Instruction:
Rewrite the items as a numbered list, from the first line up to and including the line with "странах и для этого должен сдать", leaving out any blank lines.

Dataset content:
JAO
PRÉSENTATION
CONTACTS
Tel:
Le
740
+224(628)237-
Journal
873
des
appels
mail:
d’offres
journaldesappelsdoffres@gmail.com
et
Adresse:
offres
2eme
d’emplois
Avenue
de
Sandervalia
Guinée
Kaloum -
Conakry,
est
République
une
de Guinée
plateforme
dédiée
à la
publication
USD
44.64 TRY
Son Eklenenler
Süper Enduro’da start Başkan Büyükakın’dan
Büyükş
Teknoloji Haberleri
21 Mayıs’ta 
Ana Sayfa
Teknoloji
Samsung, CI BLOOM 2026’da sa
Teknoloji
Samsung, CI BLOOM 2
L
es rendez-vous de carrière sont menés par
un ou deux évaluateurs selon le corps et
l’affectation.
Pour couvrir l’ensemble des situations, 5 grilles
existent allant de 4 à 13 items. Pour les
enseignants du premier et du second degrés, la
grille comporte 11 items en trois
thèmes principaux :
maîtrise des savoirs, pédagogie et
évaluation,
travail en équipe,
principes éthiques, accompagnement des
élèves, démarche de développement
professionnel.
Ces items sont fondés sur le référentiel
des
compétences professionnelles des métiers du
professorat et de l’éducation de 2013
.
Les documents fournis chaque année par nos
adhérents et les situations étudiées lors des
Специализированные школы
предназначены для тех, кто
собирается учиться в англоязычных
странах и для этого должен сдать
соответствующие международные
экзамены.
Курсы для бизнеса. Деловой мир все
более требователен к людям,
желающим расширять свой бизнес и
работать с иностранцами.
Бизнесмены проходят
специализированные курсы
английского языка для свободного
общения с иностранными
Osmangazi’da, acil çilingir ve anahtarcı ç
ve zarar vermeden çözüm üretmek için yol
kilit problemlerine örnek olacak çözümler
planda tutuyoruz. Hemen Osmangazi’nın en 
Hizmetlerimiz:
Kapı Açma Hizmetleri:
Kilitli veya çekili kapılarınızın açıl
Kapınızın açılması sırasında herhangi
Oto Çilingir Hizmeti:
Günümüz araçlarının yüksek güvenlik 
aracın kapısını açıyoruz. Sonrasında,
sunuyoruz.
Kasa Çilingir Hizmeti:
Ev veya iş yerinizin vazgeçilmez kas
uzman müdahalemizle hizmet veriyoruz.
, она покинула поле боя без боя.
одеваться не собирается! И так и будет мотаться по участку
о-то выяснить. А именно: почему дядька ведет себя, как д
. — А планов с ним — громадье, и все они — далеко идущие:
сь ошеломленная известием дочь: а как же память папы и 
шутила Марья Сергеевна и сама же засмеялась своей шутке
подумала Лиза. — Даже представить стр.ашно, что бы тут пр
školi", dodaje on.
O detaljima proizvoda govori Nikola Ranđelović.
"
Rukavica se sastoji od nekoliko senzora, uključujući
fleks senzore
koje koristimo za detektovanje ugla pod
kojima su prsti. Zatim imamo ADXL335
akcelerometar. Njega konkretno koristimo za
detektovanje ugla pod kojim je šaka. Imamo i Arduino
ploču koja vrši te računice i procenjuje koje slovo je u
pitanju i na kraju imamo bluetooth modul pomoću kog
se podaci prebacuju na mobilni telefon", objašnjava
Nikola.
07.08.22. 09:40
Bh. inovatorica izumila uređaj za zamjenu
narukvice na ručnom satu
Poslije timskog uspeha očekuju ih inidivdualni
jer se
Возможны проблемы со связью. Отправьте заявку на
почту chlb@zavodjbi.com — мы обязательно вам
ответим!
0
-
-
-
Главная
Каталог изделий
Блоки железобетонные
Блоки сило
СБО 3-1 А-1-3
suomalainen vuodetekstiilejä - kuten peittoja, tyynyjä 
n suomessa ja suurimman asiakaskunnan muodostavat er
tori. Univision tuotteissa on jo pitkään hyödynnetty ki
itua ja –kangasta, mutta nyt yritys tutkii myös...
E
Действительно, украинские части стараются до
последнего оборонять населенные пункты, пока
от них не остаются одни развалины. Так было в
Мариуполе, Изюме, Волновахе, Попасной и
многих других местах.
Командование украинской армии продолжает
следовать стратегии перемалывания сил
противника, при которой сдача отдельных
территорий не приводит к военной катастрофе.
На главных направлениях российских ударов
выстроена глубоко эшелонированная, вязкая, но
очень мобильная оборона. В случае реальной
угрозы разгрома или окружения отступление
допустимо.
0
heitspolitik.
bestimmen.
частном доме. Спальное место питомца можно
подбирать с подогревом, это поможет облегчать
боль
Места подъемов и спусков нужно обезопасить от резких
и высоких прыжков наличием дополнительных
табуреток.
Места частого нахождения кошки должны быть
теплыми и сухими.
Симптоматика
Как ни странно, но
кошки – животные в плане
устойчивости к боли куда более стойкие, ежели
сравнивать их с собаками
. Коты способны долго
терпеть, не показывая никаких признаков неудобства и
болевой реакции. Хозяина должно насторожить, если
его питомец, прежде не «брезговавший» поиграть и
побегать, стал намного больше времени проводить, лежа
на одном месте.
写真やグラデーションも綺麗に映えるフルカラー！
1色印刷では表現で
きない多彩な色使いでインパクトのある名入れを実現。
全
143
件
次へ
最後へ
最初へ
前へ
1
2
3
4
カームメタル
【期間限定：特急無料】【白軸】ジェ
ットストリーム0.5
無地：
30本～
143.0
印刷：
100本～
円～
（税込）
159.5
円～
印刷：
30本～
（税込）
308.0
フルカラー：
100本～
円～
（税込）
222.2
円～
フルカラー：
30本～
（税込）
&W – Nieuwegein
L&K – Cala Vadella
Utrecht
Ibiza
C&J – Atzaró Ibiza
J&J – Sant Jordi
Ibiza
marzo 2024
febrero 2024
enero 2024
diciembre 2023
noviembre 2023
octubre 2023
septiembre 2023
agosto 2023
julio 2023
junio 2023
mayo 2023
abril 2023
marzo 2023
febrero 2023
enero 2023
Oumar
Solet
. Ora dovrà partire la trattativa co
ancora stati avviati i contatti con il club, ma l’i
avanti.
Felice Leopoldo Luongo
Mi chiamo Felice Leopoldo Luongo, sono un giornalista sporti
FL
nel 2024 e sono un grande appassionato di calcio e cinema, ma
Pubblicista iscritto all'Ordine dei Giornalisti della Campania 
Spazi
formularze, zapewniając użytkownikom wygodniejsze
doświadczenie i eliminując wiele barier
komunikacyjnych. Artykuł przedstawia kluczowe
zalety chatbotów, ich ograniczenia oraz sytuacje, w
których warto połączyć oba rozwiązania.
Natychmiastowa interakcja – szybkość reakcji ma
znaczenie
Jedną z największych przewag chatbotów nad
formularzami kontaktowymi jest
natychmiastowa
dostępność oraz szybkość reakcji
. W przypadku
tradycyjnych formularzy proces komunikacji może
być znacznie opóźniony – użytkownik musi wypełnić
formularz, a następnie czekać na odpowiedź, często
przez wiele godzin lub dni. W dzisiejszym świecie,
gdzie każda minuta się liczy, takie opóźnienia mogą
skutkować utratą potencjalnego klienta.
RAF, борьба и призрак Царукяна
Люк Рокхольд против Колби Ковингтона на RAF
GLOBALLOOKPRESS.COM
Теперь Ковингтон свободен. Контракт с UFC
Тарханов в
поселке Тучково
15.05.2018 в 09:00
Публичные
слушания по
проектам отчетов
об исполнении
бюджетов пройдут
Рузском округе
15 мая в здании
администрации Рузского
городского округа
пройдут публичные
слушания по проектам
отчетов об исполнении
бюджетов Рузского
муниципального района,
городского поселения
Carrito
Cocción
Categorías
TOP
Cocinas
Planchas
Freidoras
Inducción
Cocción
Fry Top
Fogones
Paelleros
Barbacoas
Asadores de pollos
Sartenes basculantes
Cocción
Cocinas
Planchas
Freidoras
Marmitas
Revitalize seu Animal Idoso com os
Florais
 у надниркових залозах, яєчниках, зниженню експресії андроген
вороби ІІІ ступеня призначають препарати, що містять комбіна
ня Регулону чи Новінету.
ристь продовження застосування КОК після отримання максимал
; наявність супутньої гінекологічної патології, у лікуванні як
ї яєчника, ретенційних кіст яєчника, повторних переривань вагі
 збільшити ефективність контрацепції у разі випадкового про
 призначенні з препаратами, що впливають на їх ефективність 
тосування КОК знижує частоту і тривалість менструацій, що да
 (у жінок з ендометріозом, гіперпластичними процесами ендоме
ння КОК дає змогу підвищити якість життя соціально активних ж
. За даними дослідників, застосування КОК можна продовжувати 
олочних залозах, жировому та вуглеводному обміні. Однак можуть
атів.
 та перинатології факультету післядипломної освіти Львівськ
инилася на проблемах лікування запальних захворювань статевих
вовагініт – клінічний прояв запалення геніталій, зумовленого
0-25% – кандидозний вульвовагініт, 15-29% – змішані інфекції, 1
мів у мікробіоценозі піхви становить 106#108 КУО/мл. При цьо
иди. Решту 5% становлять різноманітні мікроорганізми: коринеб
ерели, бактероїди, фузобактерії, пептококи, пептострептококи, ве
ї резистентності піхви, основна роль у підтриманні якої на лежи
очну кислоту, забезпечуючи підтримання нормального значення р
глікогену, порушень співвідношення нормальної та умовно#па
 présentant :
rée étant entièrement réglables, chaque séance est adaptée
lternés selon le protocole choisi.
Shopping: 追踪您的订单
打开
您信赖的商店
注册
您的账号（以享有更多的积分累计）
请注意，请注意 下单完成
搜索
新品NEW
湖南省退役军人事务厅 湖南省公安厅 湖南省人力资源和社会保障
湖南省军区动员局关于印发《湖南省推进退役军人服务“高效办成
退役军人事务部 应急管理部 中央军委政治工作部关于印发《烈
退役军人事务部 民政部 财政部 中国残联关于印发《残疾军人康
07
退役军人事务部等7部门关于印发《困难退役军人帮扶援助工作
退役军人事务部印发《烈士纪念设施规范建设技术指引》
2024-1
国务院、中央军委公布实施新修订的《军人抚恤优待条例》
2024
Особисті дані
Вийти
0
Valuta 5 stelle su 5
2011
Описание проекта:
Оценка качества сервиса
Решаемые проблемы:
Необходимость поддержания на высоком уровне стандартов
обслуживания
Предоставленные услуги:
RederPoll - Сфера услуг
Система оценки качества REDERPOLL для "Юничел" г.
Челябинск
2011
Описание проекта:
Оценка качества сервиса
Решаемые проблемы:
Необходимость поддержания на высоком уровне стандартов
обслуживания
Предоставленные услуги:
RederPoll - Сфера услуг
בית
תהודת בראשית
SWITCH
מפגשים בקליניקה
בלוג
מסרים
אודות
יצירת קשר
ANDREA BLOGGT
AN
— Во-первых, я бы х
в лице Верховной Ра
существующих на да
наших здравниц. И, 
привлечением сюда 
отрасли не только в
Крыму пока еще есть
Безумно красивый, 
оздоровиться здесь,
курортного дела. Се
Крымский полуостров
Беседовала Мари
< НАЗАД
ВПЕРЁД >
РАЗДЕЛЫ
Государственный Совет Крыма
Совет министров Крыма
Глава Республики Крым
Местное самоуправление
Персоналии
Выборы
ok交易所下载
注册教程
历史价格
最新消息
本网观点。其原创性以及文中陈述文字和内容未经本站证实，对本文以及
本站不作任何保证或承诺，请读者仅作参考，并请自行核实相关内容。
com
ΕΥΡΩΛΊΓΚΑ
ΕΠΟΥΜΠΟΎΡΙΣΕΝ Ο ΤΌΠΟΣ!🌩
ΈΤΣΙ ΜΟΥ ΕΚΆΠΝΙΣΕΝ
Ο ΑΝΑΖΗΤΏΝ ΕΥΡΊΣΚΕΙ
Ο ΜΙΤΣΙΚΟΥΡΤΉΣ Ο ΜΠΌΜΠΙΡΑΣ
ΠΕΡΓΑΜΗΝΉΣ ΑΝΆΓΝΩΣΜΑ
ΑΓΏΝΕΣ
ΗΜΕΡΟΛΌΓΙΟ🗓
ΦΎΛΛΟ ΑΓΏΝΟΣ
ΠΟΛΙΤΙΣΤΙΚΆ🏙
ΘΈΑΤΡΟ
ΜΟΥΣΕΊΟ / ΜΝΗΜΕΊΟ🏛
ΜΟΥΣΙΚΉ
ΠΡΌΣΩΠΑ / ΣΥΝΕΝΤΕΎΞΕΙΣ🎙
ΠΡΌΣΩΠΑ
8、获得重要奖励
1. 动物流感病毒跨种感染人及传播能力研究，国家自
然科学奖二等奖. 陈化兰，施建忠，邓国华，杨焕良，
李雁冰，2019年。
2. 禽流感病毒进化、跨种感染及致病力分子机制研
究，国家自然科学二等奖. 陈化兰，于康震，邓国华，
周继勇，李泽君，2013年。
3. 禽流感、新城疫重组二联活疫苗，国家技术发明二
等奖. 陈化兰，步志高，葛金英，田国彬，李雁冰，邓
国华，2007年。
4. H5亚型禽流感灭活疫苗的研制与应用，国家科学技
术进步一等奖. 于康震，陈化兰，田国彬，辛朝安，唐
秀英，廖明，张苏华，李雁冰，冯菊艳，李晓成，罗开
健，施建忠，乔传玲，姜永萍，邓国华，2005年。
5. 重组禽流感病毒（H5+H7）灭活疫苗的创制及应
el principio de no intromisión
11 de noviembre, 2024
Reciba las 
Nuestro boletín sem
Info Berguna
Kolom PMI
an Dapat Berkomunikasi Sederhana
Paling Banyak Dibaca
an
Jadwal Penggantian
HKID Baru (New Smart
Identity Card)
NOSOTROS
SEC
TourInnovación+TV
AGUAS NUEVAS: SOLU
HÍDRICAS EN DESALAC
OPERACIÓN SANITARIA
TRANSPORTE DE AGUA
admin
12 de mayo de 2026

Written reply:
1. JAO
2. PRÉSENTATION
3. CONTACTS
4. Tel:
5. Le
6. 740
7. +224(628)237-
8. Journal
9. 873
10. des
11. appels
12. mail:
13. d’offres
14. journaldesappelsdoffres@gmail.com
15. et
16. Adresse:
17. offres
18. 2eme
19. d’emplois
20. Avenue
21. de
22. Sandervalia
23. Guinée
24. Kaloum -
25. Conakry,
26. est
27. République
28. une
29. de Guinée
30. plateforme
31. dédiée
32. à la
33. publication
34. USD
35. 44.64 TRY
36. Son Eklenenler
37. Süper Enduro’da start Başkan Büyükakın’dan
38. Büyükş
39. Teknoloji Haberleri
40. 21 Mayıs’ta 
41. Ana Sayfa
42. Teknoloji
43. Samsung, CI BLOOM 2026’da sa
44. Teknoloji
45. Samsung, CI BLOOM 2
46. L
47. es rendez-vous de carrière sont menés par
48. un ou deux évaluateurs selon le corps et
49. l’affectation.
50. Pour couvrir l’ensemble des situations, 5 grilles
51. existent allant de 4 à 13 items. Pour les
52. enseignants du premier et du second degrés, la
53. grille comporte 11 items en trois
54. thèmes principaux :
55. maîtrise des savoirs, pédagogie et
56. évaluation,
57. travail en équipe,
58. principes éthiques, accompagnement des
59. élèves, démarche de développement
60. professionnel.
61. Ces items sont fondés sur le référentiel
62. des
63. compétences professionnelles des métiers du
64. professorat et de l’éducation de 2013
65. .
66. Les documents fournis chaque année par nos
67. adhérents et les situations étudiées lors des
68. Специализированные школы
69. предназначены для тех, кто
70. собирается учиться в англоязычных
71. странах и для этого должен сдать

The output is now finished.